**WORK TO BE COMPLETED**
Output each of the entries exactly, skipping every picture they contain.

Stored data

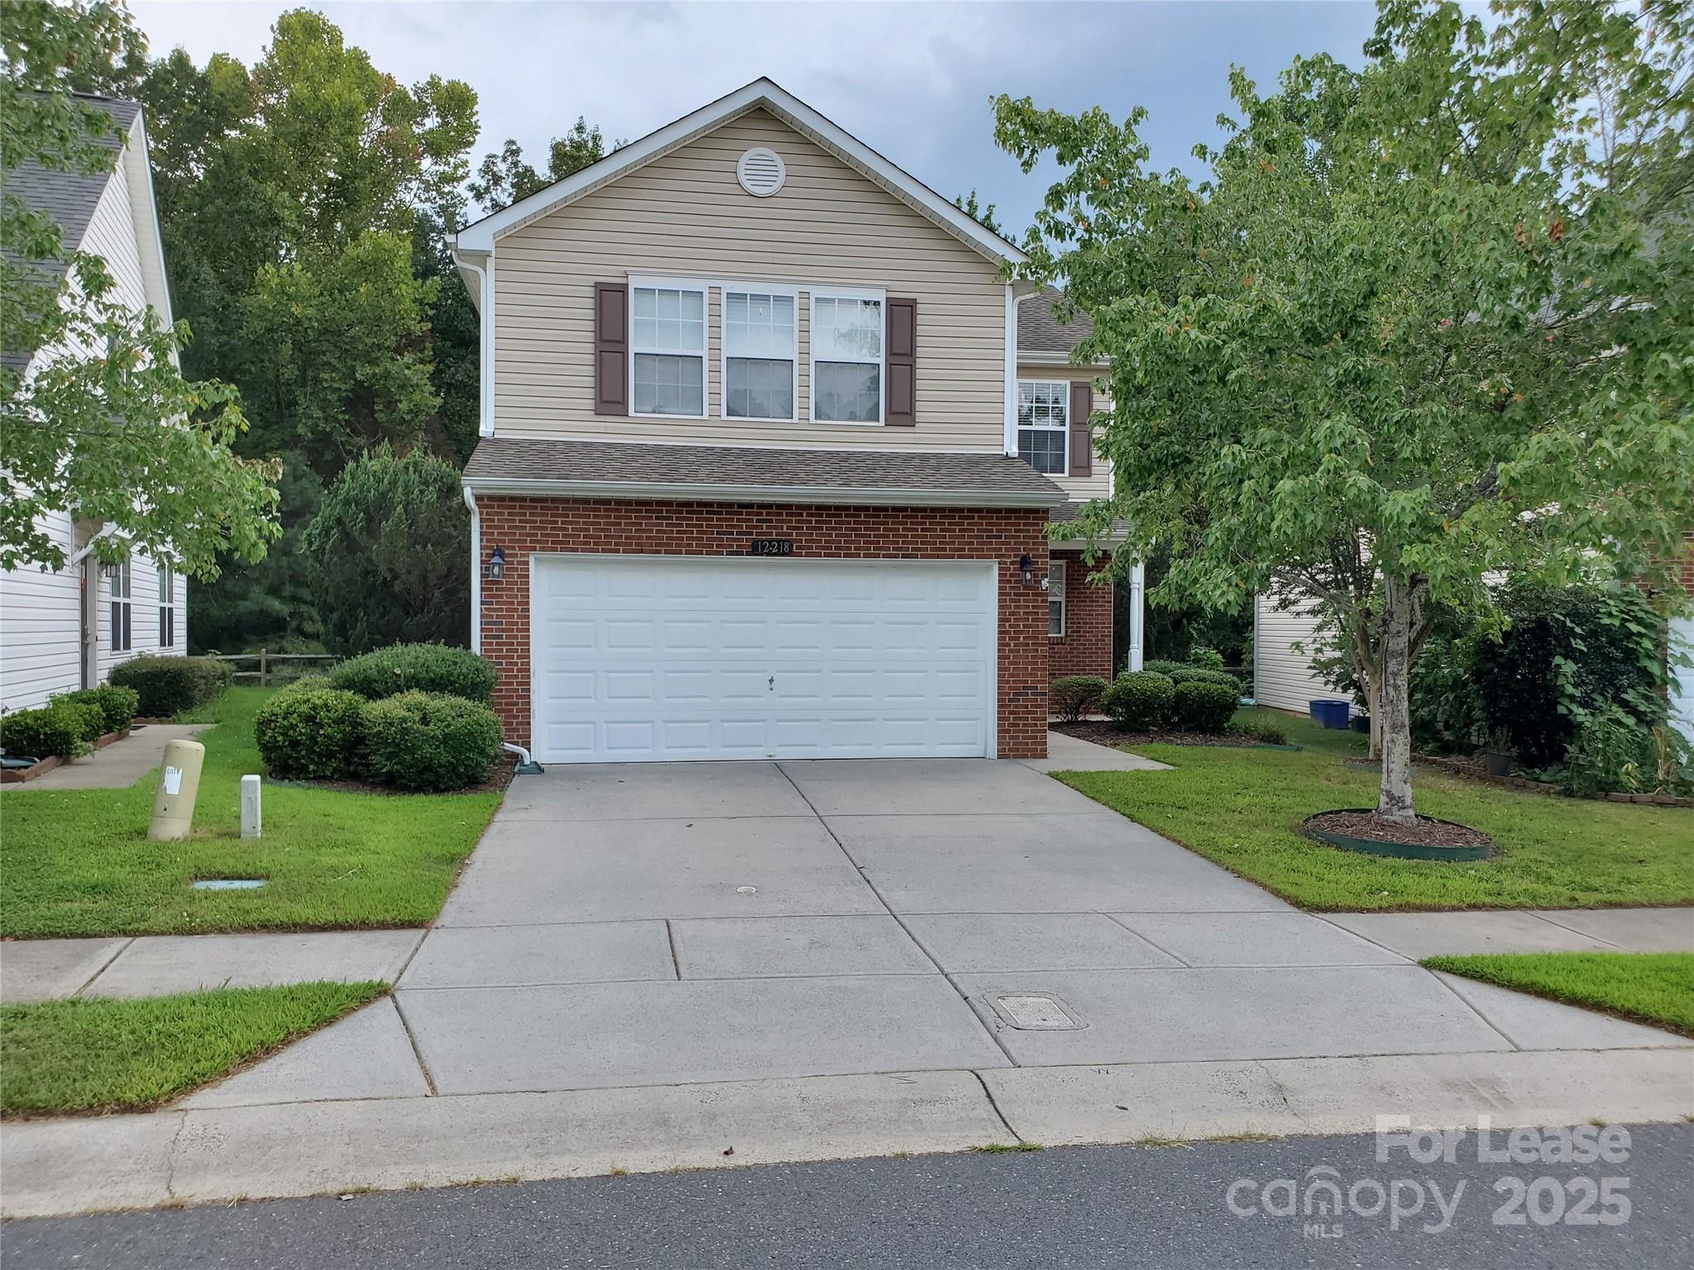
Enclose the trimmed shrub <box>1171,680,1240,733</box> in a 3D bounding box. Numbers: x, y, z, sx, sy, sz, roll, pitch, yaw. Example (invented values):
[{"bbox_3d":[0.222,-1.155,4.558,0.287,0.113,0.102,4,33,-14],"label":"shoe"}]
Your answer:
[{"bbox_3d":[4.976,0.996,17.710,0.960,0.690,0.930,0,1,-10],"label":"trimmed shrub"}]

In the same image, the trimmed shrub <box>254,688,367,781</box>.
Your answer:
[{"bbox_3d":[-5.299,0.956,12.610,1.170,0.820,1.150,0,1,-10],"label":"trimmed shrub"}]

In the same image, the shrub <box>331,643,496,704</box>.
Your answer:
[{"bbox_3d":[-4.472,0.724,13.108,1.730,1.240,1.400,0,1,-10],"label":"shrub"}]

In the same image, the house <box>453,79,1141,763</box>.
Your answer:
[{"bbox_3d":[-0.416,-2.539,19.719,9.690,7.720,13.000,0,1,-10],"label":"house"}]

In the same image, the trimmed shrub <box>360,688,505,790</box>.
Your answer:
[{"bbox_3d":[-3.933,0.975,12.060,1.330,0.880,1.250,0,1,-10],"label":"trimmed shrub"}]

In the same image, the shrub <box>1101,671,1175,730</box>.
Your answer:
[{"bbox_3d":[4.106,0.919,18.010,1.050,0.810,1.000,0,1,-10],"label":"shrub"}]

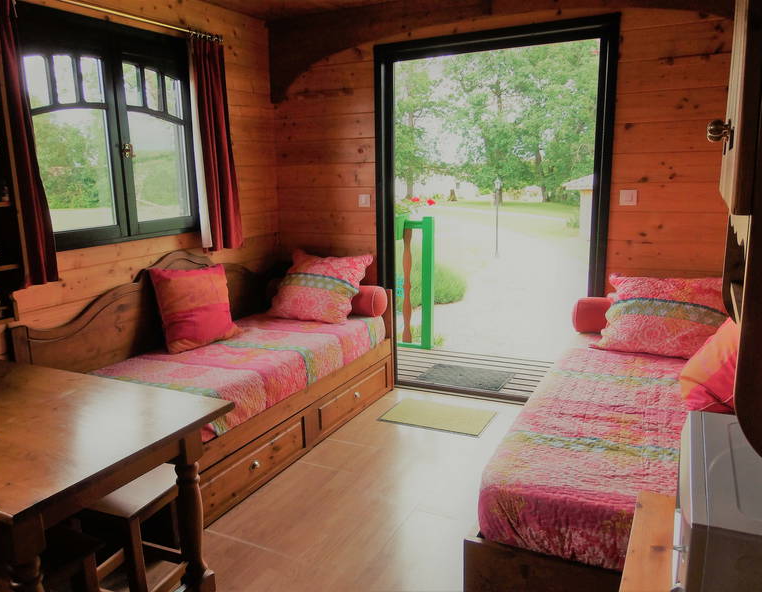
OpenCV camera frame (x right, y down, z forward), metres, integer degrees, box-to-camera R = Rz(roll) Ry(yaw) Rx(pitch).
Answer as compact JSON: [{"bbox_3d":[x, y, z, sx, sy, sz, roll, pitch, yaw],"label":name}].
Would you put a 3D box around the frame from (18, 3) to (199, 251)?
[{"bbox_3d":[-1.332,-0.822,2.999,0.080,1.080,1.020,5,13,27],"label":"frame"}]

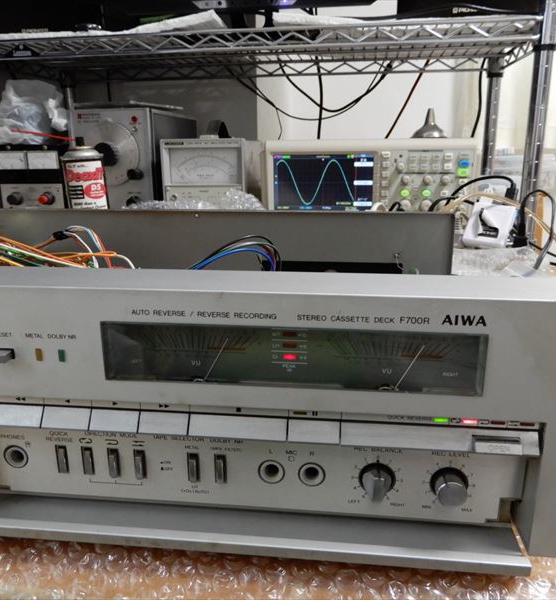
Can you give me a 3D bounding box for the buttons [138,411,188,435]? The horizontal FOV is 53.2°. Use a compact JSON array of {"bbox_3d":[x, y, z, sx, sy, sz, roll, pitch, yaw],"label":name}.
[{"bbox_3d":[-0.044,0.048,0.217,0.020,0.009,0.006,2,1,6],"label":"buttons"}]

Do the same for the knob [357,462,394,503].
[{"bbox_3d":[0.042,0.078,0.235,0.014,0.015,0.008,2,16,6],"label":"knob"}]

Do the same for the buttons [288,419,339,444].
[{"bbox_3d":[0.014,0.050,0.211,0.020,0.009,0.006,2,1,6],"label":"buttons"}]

**TASK SOLUTION**
Enclose the trimmed shrub <box>1171,680,1240,733</box> in a 3D bounding box. Numbers: x, y, z, sx, sy, sz, roll, pitch, yaw. Example (invented values):
[{"bbox_3d":[0.222,-1.155,4.558,0.287,0.113,0.102,4,33,-14],"label":"shoe"}]
Your answer:
[{"bbox_3d":[4.976,0.996,17.710,0.960,0.690,0.930,0,1,-10],"label":"trimmed shrub"}]

In the same image, the trimmed shrub <box>254,688,367,781</box>.
Your answer:
[{"bbox_3d":[-5.299,0.956,12.610,1.170,0.820,1.150,0,1,-10],"label":"trimmed shrub"}]

In the same image, the shrub <box>331,643,496,704</box>.
Your answer:
[{"bbox_3d":[-4.472,0.724,13.108,1.730,1.240,1.400,0,1,-10],"label":"shrub"}]

In the same image, the house <box>453,79,1141,763</box>.
Your answer:
[{"bbox_3d":[-0.416,-2.539,19.719,9.690,7.720,13.000,0,1,-10],"label":"house"}]

In the same image, the trimmed shrub <box>360,688,505,790</box>.
Your answer:
[{"bbox_3d":[-3.933,0.975,12.060,1.330,0.880,1.250,0,1,-10],"label":"trimmed shrub"}]

In the same image, the shrub <box>1101,671,1175,730</box>.
Your answer:
[{"bbox_3d":[4.106,0.919,18.010,1.050,0.810,1.000,0,1,-10],"label":"shrub"}]

OpenCV camera frame (x right, y down, z forward), metres, integer degrees, box-to-camera R = Rz(roll) Ry(yaw) Rx(pitch).
Answer as compact JSON: [{"bbox_3d":[x, y, z, sx, sy, sz, roll, pitch, yaw],"label":name}].
Would you put a 3D box around the frame from (18, 3) to (199, 251)?
[{"bbox_3d":[-1.332,-0.822,2.999,0.080,1.080,1.020,5,13,27],"label":"frame"}]

Can you give me a 3D bounding box for the buttons [138,411,188,435]? The horizontal FOV is 53.2°. Use a compact JSON array of {"bbox_3d":[x, y, z, sx, sy, sz, roll, pitch, yaw],"label":name}.
[{"bbox_3d":[-0.044,0.048,0.217,0.020,0.009,0.006,2,1,6],"label":"buttons"}]

Do the same for the knob [357,462,394,503].
[{"bbox_3d":[0.042,0.078,0.235,0.014,0.015,0.008,2,16,6],"label":"knob"}]

Do the same for the buttons [288,419,339,444].
[{"bbox_3d":[0.014,0.050,0.211,0.020,0.009,0.006,2,1,6],"label":"buttons"}]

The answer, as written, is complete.